My current work is focussed on investigating the relationships between functional data and association/causality statistics. To do this, I have downloaded genomic annotations (100bp resolution) for 19 human cell types from the Segway encyclopedia and overlaid SNPs in the T1D GWAS. For each of the 123130 SNPs, I have the functional annotation in the 19 human cell types and their P value with T1D (need to extend this so I have PPs too - currently only have PPs for $$\approx 16,000$$ SNPs from my previous analysis). Some questions I have explored using regression (logistic/penalised/quantile) include “which annotation in which cell type is most significant for P value?” and “falling in an active region in which cell type is most significant for P value?”. However, this analysis does not account for LD and the non-random distribution of genomic annotations. I.e. I have not specified the null test statistic distribution to account for confounding.

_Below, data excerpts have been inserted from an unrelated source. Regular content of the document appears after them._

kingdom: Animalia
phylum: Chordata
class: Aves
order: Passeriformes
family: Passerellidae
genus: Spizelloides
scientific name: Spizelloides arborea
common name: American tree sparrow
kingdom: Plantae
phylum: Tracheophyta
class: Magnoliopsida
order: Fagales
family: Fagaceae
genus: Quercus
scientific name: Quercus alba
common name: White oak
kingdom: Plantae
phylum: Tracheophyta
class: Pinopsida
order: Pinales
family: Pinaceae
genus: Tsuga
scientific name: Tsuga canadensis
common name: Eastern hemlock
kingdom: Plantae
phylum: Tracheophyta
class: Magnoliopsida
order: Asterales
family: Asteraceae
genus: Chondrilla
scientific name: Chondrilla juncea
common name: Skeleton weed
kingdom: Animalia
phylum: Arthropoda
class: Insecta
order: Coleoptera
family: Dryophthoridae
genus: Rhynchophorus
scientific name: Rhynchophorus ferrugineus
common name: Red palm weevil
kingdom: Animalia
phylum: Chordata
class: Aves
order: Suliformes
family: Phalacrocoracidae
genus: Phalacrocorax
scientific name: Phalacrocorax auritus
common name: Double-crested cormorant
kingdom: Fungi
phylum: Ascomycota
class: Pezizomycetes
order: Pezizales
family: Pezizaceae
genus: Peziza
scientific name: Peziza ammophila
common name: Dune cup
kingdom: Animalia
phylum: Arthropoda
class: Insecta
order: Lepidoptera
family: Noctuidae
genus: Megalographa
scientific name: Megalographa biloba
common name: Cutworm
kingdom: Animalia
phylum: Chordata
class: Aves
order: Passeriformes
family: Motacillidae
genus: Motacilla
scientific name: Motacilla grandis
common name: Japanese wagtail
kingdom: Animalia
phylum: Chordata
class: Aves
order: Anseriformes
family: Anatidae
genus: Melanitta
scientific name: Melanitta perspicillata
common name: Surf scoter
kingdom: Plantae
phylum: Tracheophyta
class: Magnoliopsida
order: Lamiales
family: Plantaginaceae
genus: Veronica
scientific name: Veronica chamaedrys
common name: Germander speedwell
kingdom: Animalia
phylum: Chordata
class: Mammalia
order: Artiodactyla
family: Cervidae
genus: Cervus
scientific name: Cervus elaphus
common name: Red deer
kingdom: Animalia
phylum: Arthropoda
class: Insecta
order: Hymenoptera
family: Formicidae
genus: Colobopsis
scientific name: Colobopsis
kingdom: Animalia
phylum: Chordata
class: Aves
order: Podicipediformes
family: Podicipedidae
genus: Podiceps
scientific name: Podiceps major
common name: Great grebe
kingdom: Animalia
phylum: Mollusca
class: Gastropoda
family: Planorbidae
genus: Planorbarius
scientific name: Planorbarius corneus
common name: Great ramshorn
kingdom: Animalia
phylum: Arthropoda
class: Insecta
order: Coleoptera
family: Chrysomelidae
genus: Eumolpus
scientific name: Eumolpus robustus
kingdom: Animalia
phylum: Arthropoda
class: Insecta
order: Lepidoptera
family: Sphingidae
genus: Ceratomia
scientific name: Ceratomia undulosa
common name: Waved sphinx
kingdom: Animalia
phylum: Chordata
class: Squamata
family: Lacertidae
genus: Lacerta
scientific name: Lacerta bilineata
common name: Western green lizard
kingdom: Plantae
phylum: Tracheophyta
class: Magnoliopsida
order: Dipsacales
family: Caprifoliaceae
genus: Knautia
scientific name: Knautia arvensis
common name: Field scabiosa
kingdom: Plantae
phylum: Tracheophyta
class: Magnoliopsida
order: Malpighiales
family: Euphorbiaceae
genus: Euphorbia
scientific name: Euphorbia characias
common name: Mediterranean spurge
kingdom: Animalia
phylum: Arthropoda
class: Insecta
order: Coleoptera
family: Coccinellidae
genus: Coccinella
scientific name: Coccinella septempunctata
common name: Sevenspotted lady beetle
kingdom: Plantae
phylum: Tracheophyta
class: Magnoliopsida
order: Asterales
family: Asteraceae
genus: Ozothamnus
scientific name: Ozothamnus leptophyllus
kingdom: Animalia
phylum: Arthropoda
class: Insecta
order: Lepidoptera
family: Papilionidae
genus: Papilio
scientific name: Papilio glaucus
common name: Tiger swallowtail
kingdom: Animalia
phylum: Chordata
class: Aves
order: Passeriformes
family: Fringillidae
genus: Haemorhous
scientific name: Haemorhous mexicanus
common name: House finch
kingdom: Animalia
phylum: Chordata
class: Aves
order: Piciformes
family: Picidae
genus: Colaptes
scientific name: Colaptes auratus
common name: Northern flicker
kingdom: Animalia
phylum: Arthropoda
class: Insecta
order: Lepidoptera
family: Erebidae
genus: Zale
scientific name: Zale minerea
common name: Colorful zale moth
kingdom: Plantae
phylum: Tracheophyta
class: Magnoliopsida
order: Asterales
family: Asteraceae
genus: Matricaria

I am also investigating techniques to incorporate functional data to reweight association/causality statistics. Namely, I am hoping to use the cFDR method method to reweight GWAS P values using a binary indicator of active/inactive chromatin. I would then like to extend the cFDR method to PPs (rather than P values) and implement the reweighting PP method in the prostate cancer paper.

Note that my functional data only measures the activity of genomic regions (e.g. if it is transcribed region) and it does not model the potential for biochemical specificity that could allow certain regions to regulate only specific regions. It may be fruitful to incorporate contact information, such as that from CHi-C. Indeed, the CRISPRi-FlowFISH paper suggests that the percentage contribution of an enhancer on a gene is proportional the mean of the ATAC-seq and H3K27ac ChIP-Seq peaks at the enhancer and the KR-normalised Hi-C contact frequency between the enchancer and the gene. Due to resolution problems, Peaky could be used to further this analysis.

Idea: Extend current functional data (measuring activity at that SNP) using peaky data (but then would I need to specify genes…).